Even though some market watchers feared an unexpected drop in NYMEX oil prices to below $70/b in recent days would cause some upstream producers to cut back their domestic rig fleets, those jitters appeared unfounded so far.
"I think that as this is a fairly recent and unexpected price drop, producers aren't going to have knee-jerk reactions," Reed Olmstead, executive director of North American Upstream Research for S&P Global Commodity Insights, said. "Rigs haven't shown any meaningful changes, and I suspect [they] won't," at least not significantly.
The oil rig count shed six rigs on the week leaving 638, but rigs chasing natural gas gained seven rigs for a total 201.
However, the biggest gas-weighted basins, the Marcellus Shale and the Haynesville Shale, each lost two rigs on the week. That left the Haynesville at 82 rigs and the Marcellus with 33.
Otherwise, the Eagle Ford Shale, and Utica Shale gained two rigs each, making 73 and 12 rigs, respectively, in those regions. Also, the SCOOP-STACK, Williston Basin and DJ Basin all gained a rig apiece, for totals of 43, 42 and 21,
Markets have been keeping an eye on gas-prone basins this year as natural gas prices dropped below the $3/MMBtu level. Some rigs in those regions, particularly the Haynesville, have been transferred to the Permian.
Gas players began 2023 below 'planning prices'
"The bigger changes are coming from gas producers, as they started the year below 'planning prices;," Olmstead said. "Gas producers were expecting prices holding above $3/MMBtu, but given the warmer weather we've had this year, storage is on track to hit fairly high levels, which will continue to drag prices down."
Evercore ISI oilfield service analyst James West, noting the advent of the official spring season in the northern hemisphere along with longer daylight, also said mid-March is a period where capex budgets set earlier in the year "begin to ramp into their full stride of drilling and completion programs."

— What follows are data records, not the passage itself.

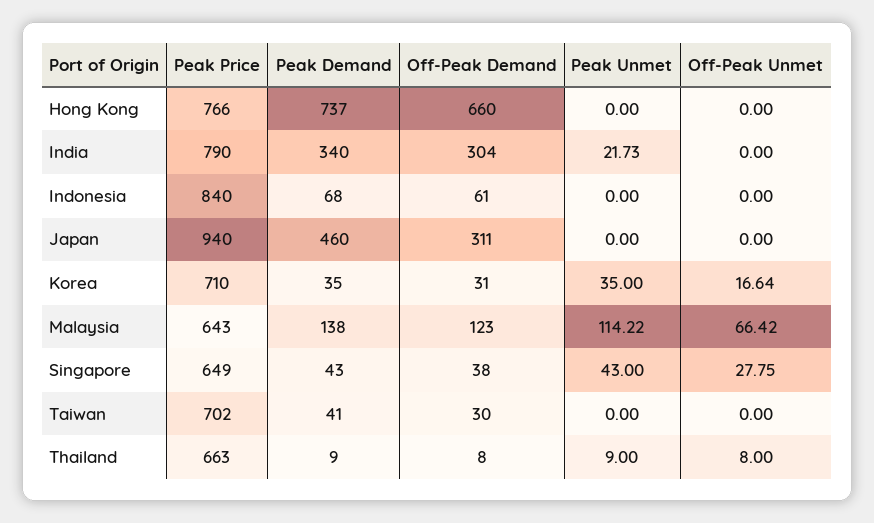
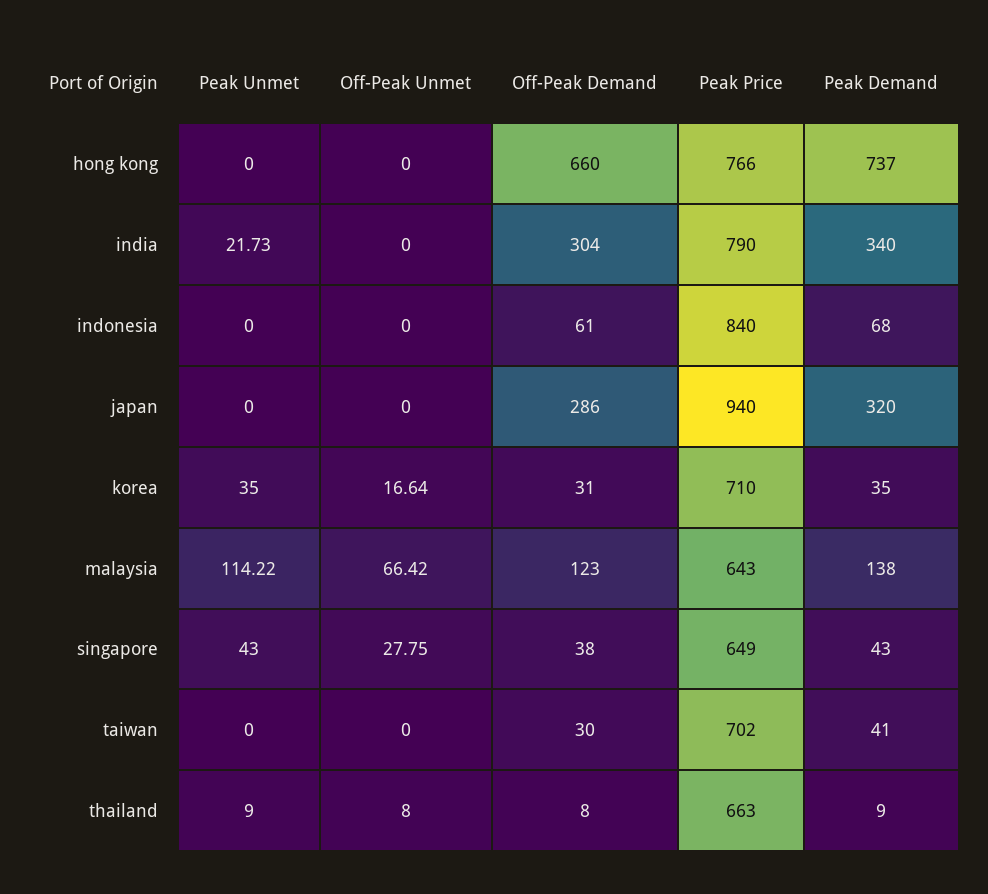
  {
    "Peak Price": {
      "Hong Kong": 766,
      "India": 790,
      "Indonesia": 840,
      "Japan": 940,
      "Korea": 710,
      "Malaysia": 643,
      "Singapore": 649,
      "Taiwan": 702,
      "Thailand": 663
    },
    "Peak Demand": {
      "Hong Kong": 737,
      "India": 340,
      "Indonesia": 68,
-     "Japan": 460,
+     "Japan": 320,
      "Korea": 35,
      "Malaysia": 138,
      "Singapore": 43,
      "Taiwan": 41,
      "Thailand": 9
    },
    "Off-Peak Demand": {
      "Hong Kong": 660,
      "India": 304,
      "Indonesia": 61,
-     "Japan": 311,
+     "Japan": 286,
      "Korea": 31,
      "Malaysia": 123,
      "Singapore": 38,
      "Taiwan": 30,
      "Thailand": 8
    },
    "Peak Unmet": {
      "Hong Kong": 0,
      "India": 21.73,
      "Indonesia": 0,
      "Japan": 0,
      "Korea": 35,
      "Malaysia": 114.22,
      "Singapore": 43,
      "Taiwan": 0,
      "Thailand": 9
    },
    "Off-Peak Unmet": {
      "Hong Kong": 0,
      "India": 0,
      "Indonesia": 0,
      "Japan": 0,
      "Korea": 16.64,
      "Malaysia": 66.42,
      "Singapore": 27.75,
      "Taiwan": 0,
      "Thailand": 8
    }
  }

"After declining for most weeks in the first quarter, the Baker Hughes US land rig count posted its strongest weekly gain last week since early November," West said in his monthly Onshore Oracle report March 22, providing further evidence that US producers have more or less sloughed off the recent drop in oil prices which for NYMEX by mid-week had again nested above $70/b.
The Baker Hughes land rig count totaled 737 on March 17, up five on the week.

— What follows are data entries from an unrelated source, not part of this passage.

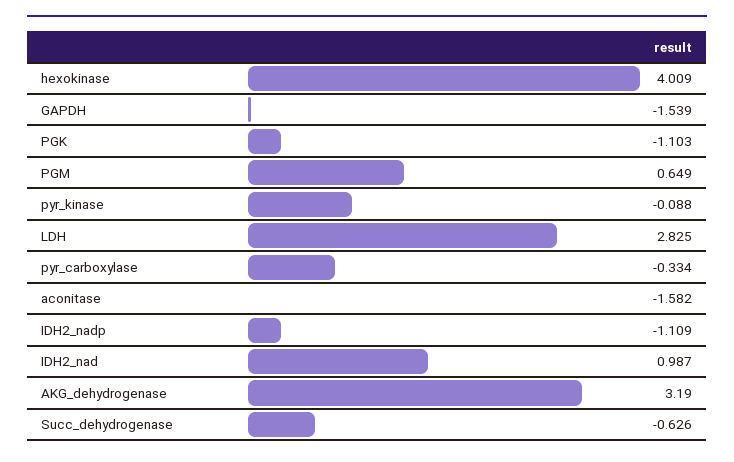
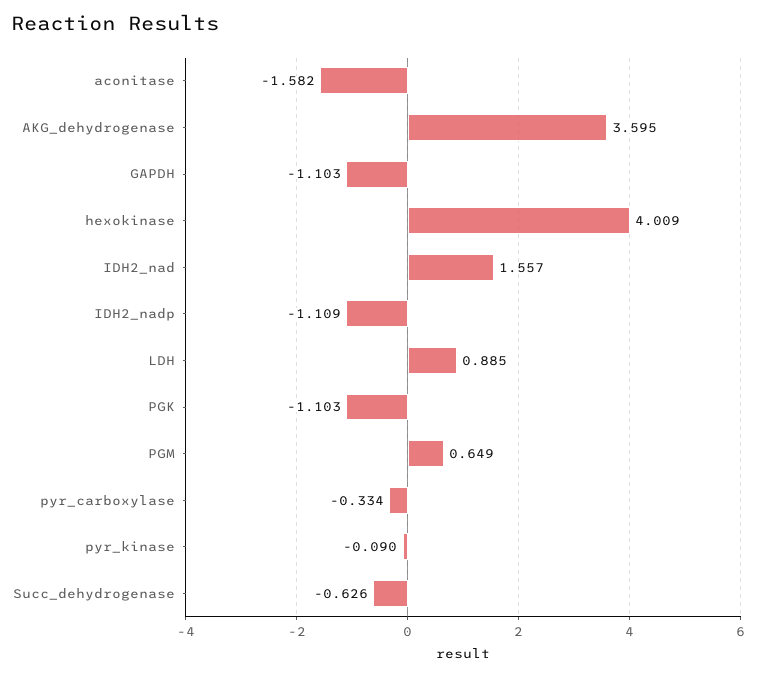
  {
    "hexokinase": 4.009,
-   "GAPDH": -1.539,
+   "GAPDH": -1.103,
    "PGK": -1.103,
    "PGM": 0.649,
-   "pyr_kinase": -0.088,
+   "pyr_kinase": -0.09,
-   "LDH": 2.825,
+   "LDH": 0.885,
    "pyr_carboxylase": -0.334,
    "aconitase": -1.582,
    "IDH2_nadp": -1.109,
-   "IDH2_nad": 0.987,
+   "IDH2_nad": 1.557,
-   "AKG_dehydrogenase": 3.19,
+   "AKG_dehydrogenase": 3.595,
    "Succ_dehydrogenase": -0.626
  }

"Also, the Primary Vision active frac spread count rebounded March 17 to its highest level since early December," West said -- to 290 -- after mostly lingering in the 270s the last couple of months.
"Financial markets' volatility is clearly weighing on oil prices as the market wrestles with the potential for a recession later in the year," West said. "We expect to continue to debate the impact of oil price volatility on US onshore activity. The expectation coming into this year had been for North American activity to moderate."
At least for rig count data West has calculated over the past month, much of the decline in the rig count was driven by private operators which "typically respond faster to commodity price volatility," he said.
Pressure pumping market still tight
Meanwhile, the pressure pumping market remains "tight" given higher hydraulic fracturing intensity, which requires more pumps at the well site and rebuild cycles occurring at increased frequency, he added.
In addition, lower commodity prices present another issue: oilfield service costs that have become relatively expensive, investment bank Tudor Pickering Holt noted.
"It will be interesting to see if upstream operators in both oil and gas basins are going to be willing to continue to pay service costs that are more akin to $80/b oil and $5/MMBtu gas," TPH said in its March 23 daily investor note. "But as things stand the combination of skyrocketing service cost inflation since 2020 and a plunge in natural gas prices has decimated well level returns in basins like the Haynesville."
"For context, the last time gas prices were at these levels (2020), we estimate the cost to drill and complete wells for select operators was 30%-40% cheaper" in the Haynesville, the bank added. "From a returns perspective, wells in the basin are sensitive to the move in the near-term gas strip given lack of liquids production, with about 25%-30% of the life of estimated ultimate well returns [EURs] produced in year one and around 40%-45% by the end of year two."
EURs across the play vary depending on depth, pressure and reservoir quality, TPH said, generally ranging from 1.3Bcfe/1,000 feet to 2 Bcfe/1,000 feet which, overlaying current well costs, suggest operators need roughly a flat gas price of $3.50/MMBtu to generate well level internal return rates in the 30% range.
While corporate slide decks typically quote breakeven at 10% IRRs, "we believe investors would need to see better returns to justify capital allocation that would keep corporate level ROCE [return on capital employed] in the 10%-20% range," the bank said.